Can we use barnacles to find people missing at sea? Scientists think so
In 2015, barnacles were touted as a possible solution to finally pinpointing the location of the missing Malaysia Airlines Flight MH370 aircraft that crashed into the Indian Ocean in early 2014. Although it didn’t quite come to any definitive conclusions, Aussie researchers saw great potential.
“In that case the barnacles weren’t all that helpful, but that may change in the future as marine forensics develops as a field,” says UNSW marine researcher Thomas Mesaglio.
Developing the field of marine forensics is something Thomas is at the forefront of. This month, he’s published a paper in the journal Marine Biology detailing the ways barnacles may assist authorities in locating missing persons at sea.
“If you look at terrestrial forensics, it’s a science that’s been around for over a hundred years and they really have things down to a tee. They can use flies, beetles and other arthropods to estimate how long since a person died or whether a body has been moved.
“The issue with marine forensics is that things can be transported thousands of kilometres by ocean currents and they decompose and break down a lot differently in the ocean. But we thought we could develop a parallel to the beetles and flies, and it seemed that barnacles were what we were looking for.”
Given the widespread distribution of goose barnacles, the scientists decided it was the best option. From there, they had to work out some fundamental information including daily growth rates. Despite being extremely common, very little research has actually been conducted on them in comparison to other marine creatures and much of the research around growth rates is from the 1940s and 50s, which has been republished since then.

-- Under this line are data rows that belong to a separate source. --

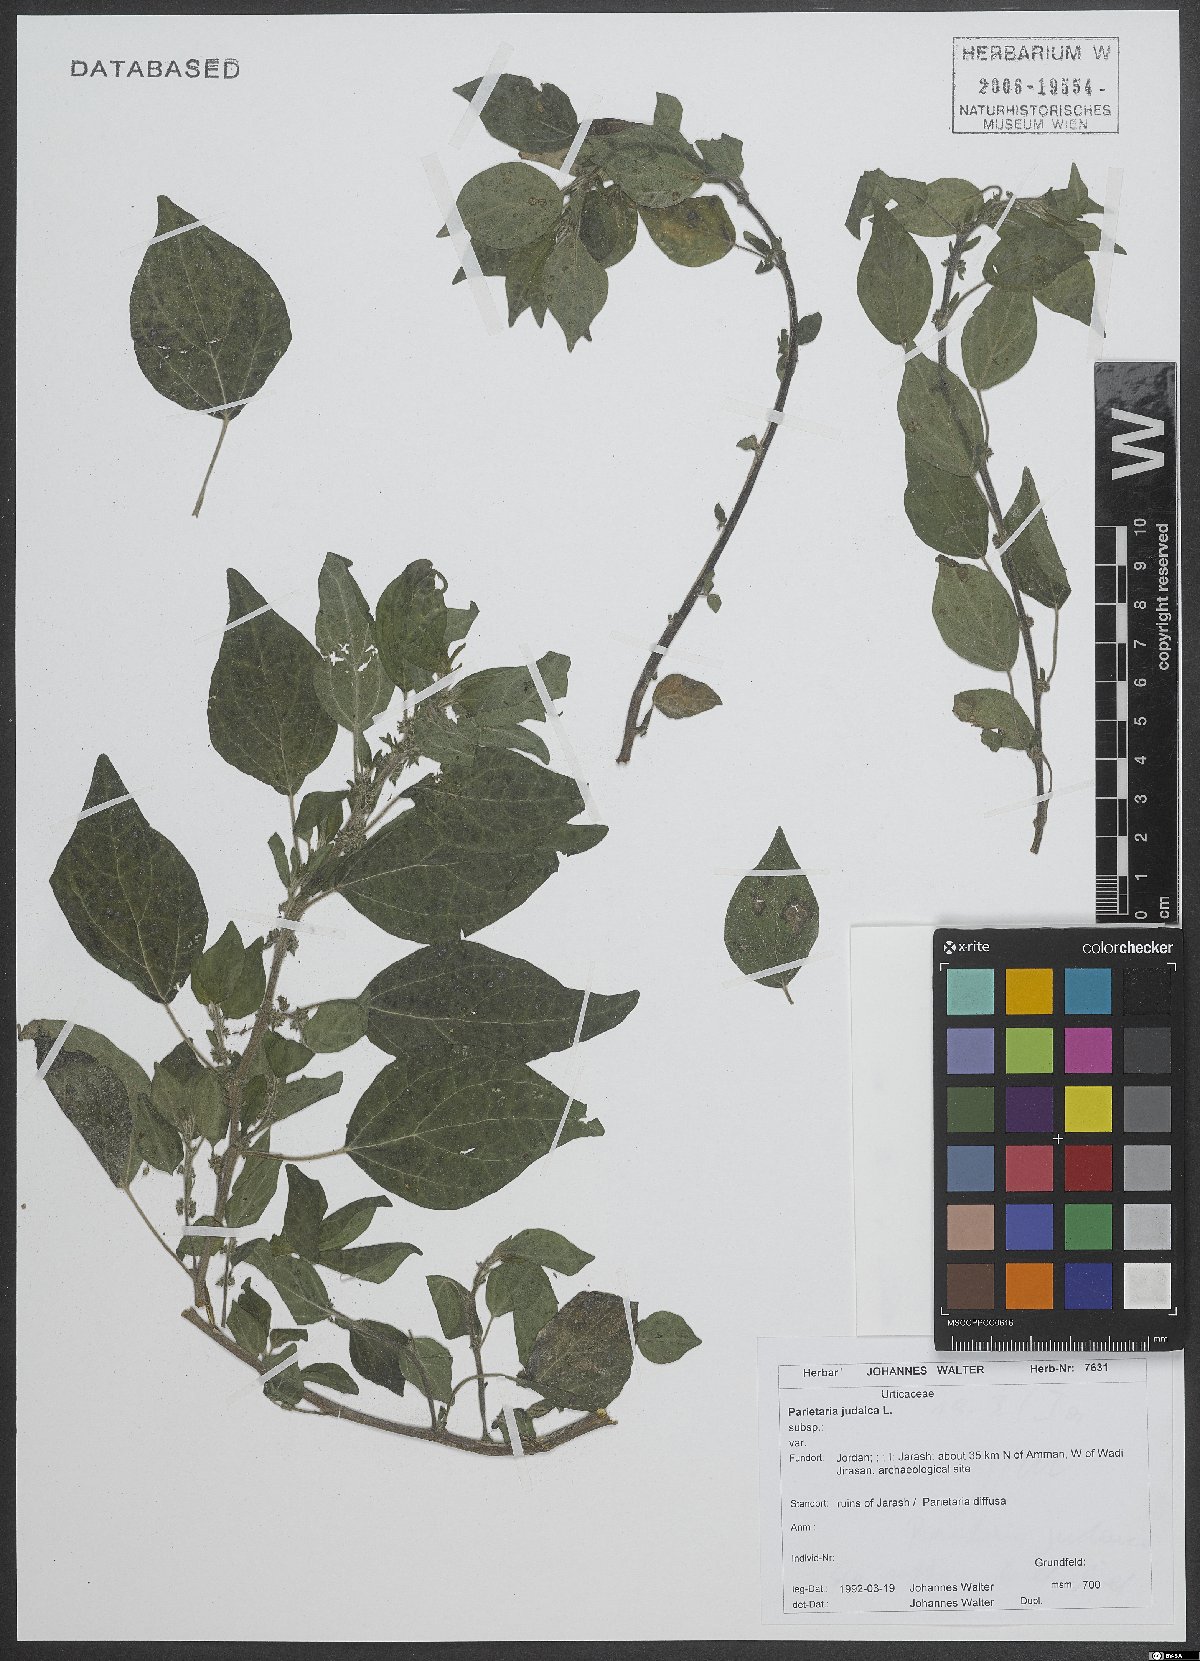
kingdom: Plantae
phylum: Tracheophyta
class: Magnoliopsida
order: Rosales
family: Urticaceae
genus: Parietaria
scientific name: Parietaria judaica
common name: Pellitory-of-the-wall
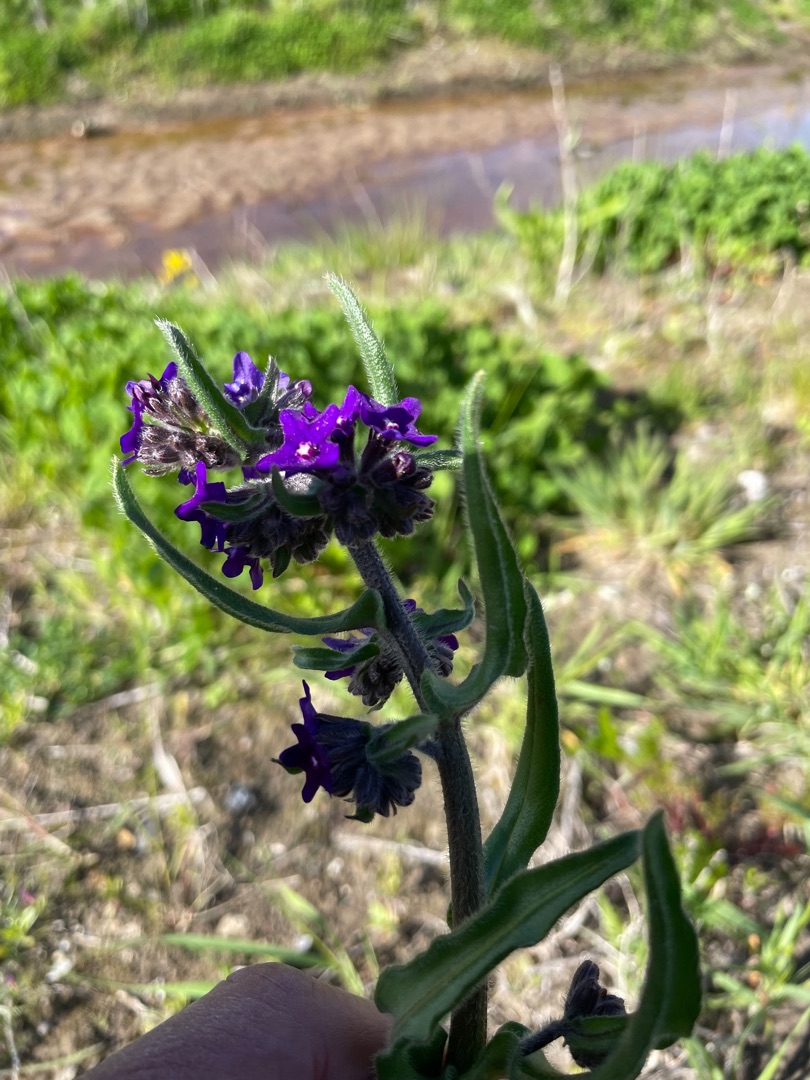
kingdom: Plantae
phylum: Tracheophyta
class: Magnoliopsida
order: Boraginales
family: Boraginaceae
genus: Anchusa
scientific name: Anchusa officinalis
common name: Læge-oksetunge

In November 2018, a mooring was erected off the Sydney coast and over the course of 178 days, scientists checked the barnacles every three to five weeks. From this and other existing moorings along the NSW coast, they found the average daily growth rate for one common goose barnacle species was 1.05mm – faster than even the maximum previously recorded growth rate. From there, they identified three key ways barnacles could be used to find missing persons; by counting the amount of barnacles on a piece of debris, analysing the length of the barnacles and by conducting isotopic analysis on the barnacle’s shell.
“Let’s say a fisherman out on his boat goes missing, but we don’t know exactly where or when his boat sank,” Thomas says.
“Two weeks later, debris from his boat washes up ashore. We can measure and count the barnacles to give a minimum estimate for how long that debris was drifting.
“This would give us a smaller and more accurate time window of when he may have sunk, therefore also narrowing down the range in which he may have sunk.”
By grinding up a barnacle’s shell, scientists can measure the oxygen isotopes, which reflect the sea temperature at the time the barnacle was forming its shell.
“You can say when these barnacles were floating in the water, it experienced a water temperature of 24 degrees during this week. You ask, ‘during this week, in this particular area, where was the water 24 degrees?’. In all the areas that weren’t 24 degrees at that time can be ruled out.”
When you use these techniques individually, you’ll get some error, Thomas admits. However, when you combine them, it becomes a powerful suite of tools for deducing where a boat may have sunk. The next step is to see if the equation can be applied in other areas off Australia’s coast.
“If there as an incident in Sydney or somewhere off the NSW coast, then you can probably apply our data and equations, and it would be useful and accurate, but if you had a similar incident on the Western Australian coast, Gulf of Carpentaria or way down in Tasmanian waters, it’s not clear all of our equations will be useful,” Thomas says. “This is because those areas will have different water temperatures, salinity and nutrients, all factors which influence barnacle growth. The most important step for the future will be conducting the same experiment in different areas.”